Friday, May 13, 2005

The Tryst of a Lifetime

Rebecca is excited about her upcoming trip to Kansas City, where she will be able to sit in front of the 8-foot Great Kuan Yin in the Nelson-Atkins Art Museum, she will massage her sister Deborah’s head, and most importantly she will have the “tryst of a lifetime,” as she puts it.

When she was a student of 19 at the Kansas City School of Art known as Becky, she worked for Don, a man in his 30s at the time. (His claim to fame is that he is and has always been the inker for Doonesbury.) They became great friends. Over the years they often wrote to each other weekly, on real stationary with envelopes and stamps. They told each other everything. They saw each other for the last time in 1993 before Rebecca was initiated into Feri. Over all these years, there has only been one kiss and well maybe he held her hand once. But all in all she respected the fact that he was a married man with three children and they were simply best friends.

Recently their friendship resumed as Rebecca left her Feri practice behind and once again joined the rest of humanity. They decided just once to give in to what is obviously a wonderful love for each other. They have planned the most romantic reunion while she is in Kansas City. But then they will put romance behind and just resume their friendship because Don is still married after 40+ years. Rebecca sees it as a precursor to the next love of her life here in Washington, with someone who isn’t encumbered by marriage, maybe a man, maybe a woman, who knows?

When I first heard this fairy-tale plan, it sounded bizarre to me. How could you consummate a relationship and then just walk away from it?

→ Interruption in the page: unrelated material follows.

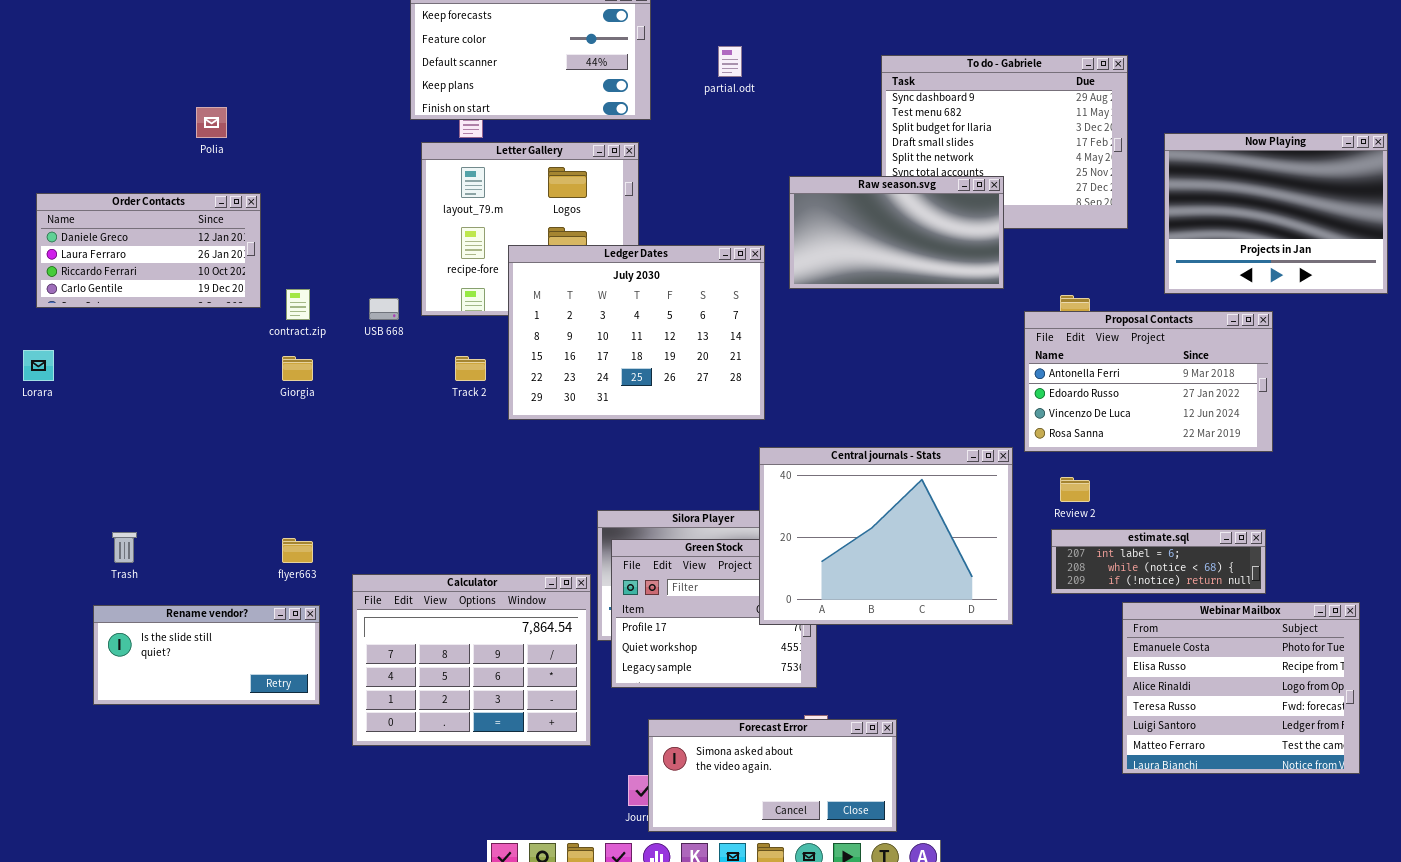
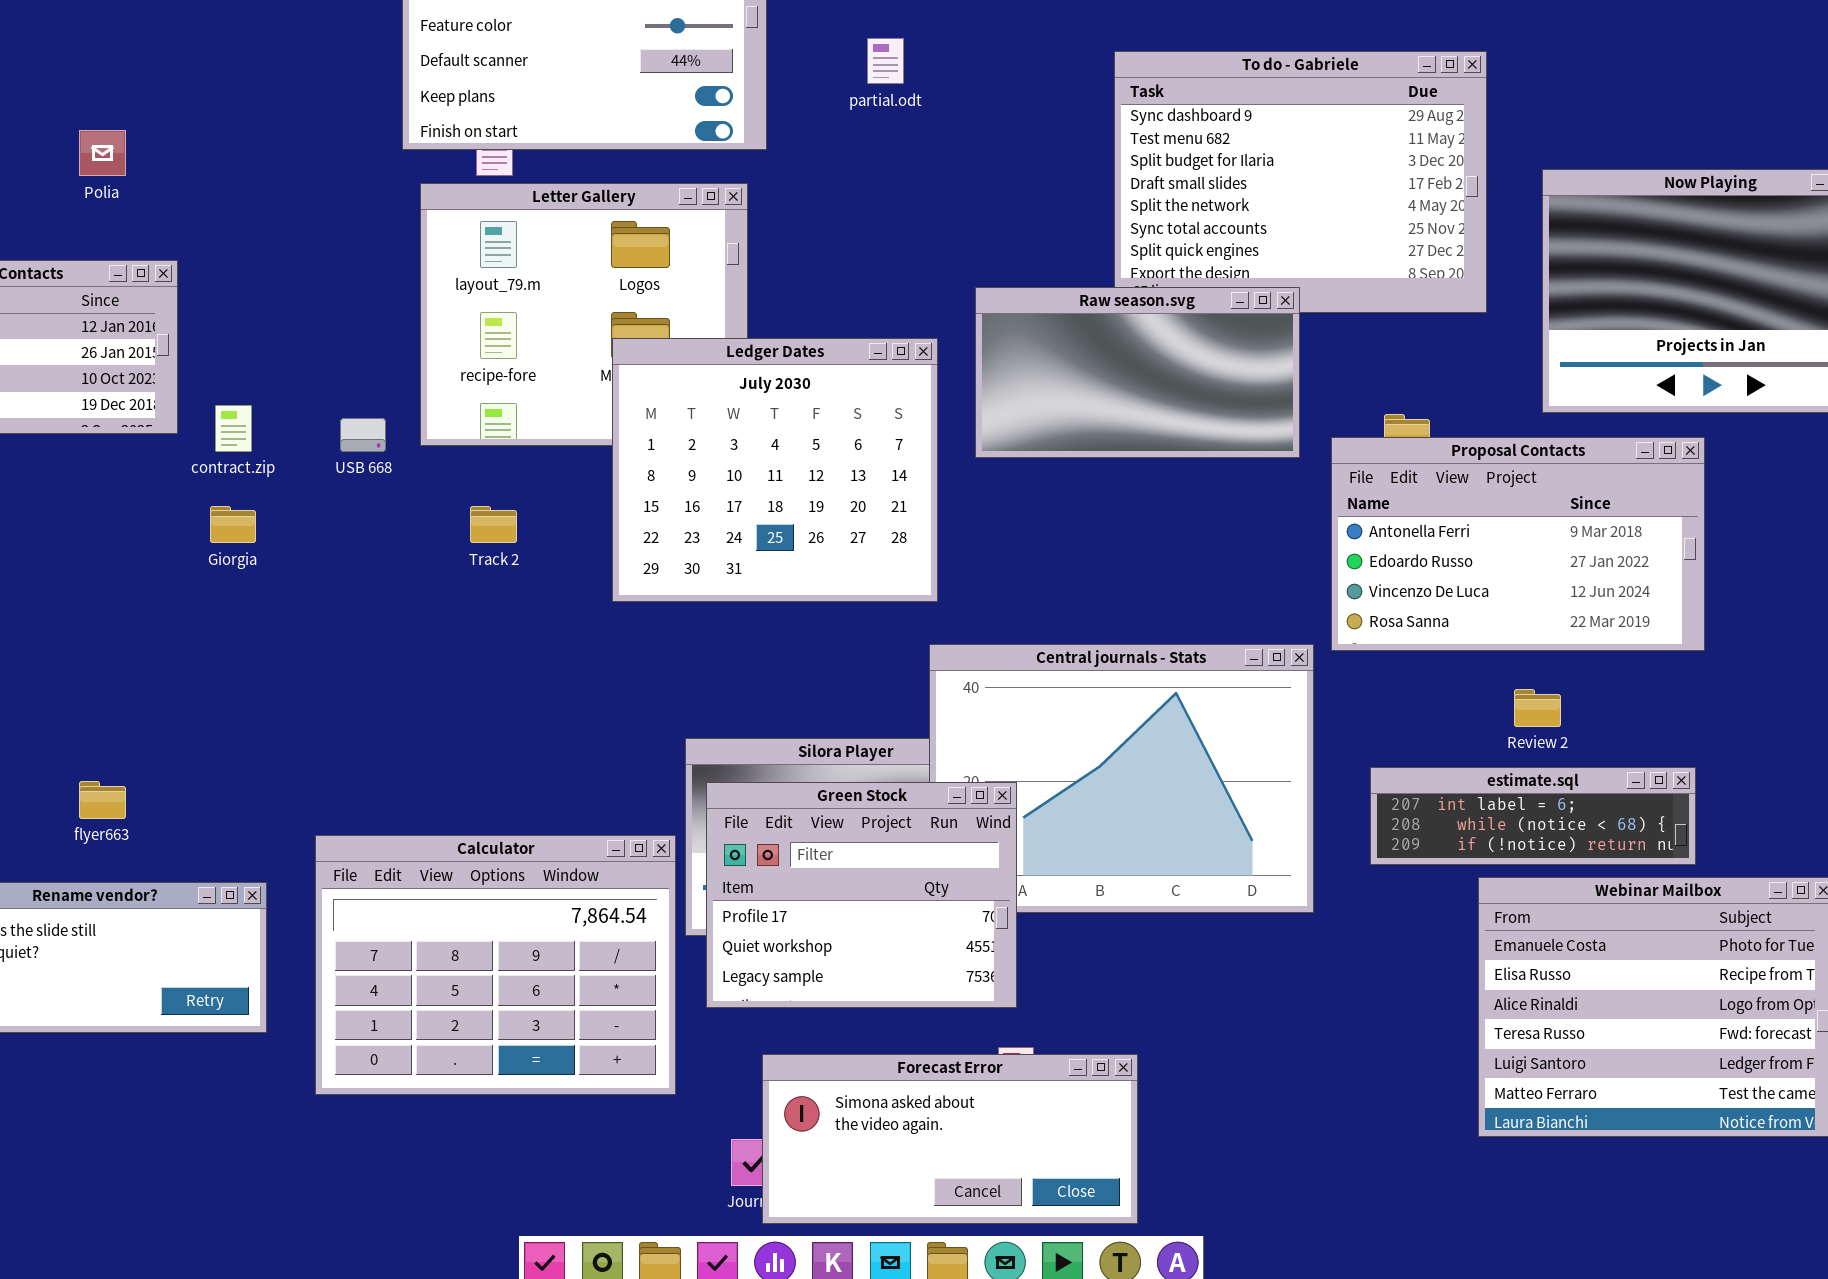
Raw season.svg: [789,176,1004,289] -> [975,287,1300,458], moved
Ledger Dates: [508,245,765,420] -> [612,338,938,602], resized
Review 2: [1060,477,1090,502] -> [1514,689,1561,727], moved
flyer663: [282,538,313,563] -> [79,781,126,819], moved
Green Stock: [611,539,817,688] -> [706,782,1017,1008], raised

But then I realized that I had had a similar experience just prior to starting to date David. Since my summer in Math Camp at FSU in 1966, I had been best friends with Duke Miles, an older college boy at the time who helped keep us high-schoolers in line. Duke was not the most attractive person I have ever met, but he was incredibly witty, smart, and just plain fun. We too exchanged real letters, almost every week. He came to Panama City to visit me several times, often bringing friends who went out with my friends. He bought me my first bottle of vodka, since I was not 21 yet. We stayed in close contact until he decided to get married to Maxine (otherwise known as Max) at age 21. I was in their wedding and wished them well. I visited them in Atlanta with various and sundry male companions over the years. Duke snapped one picture which he always jokingly threatened to blackmail me with. Then his marriage to Max broke up and Duke was flailing around looking for someone to give his broken heart to. He came to visit me in Washington during that time. Just this once, my best friend and I had more than a friendship and it was sweet, tender, and intimate. Then he went back to Atlanta and soon thereafter found Melinda, his second wife and the mother of his two children. Within a month of Duke’s visit, I was dating David, to become married and forever happily monogamous.

So maybe there is something to this concept of a one-time “tryst of a lifetime” that launches us into our next romantic involvement.

My friend Duke remained married to Melinda until his untimely death at age 53 of a massive stroke. It happened on the very day when my daughter Rachel and I were on our way to visit him and his family at their lake house outside of Atlanta. I will forever miss him.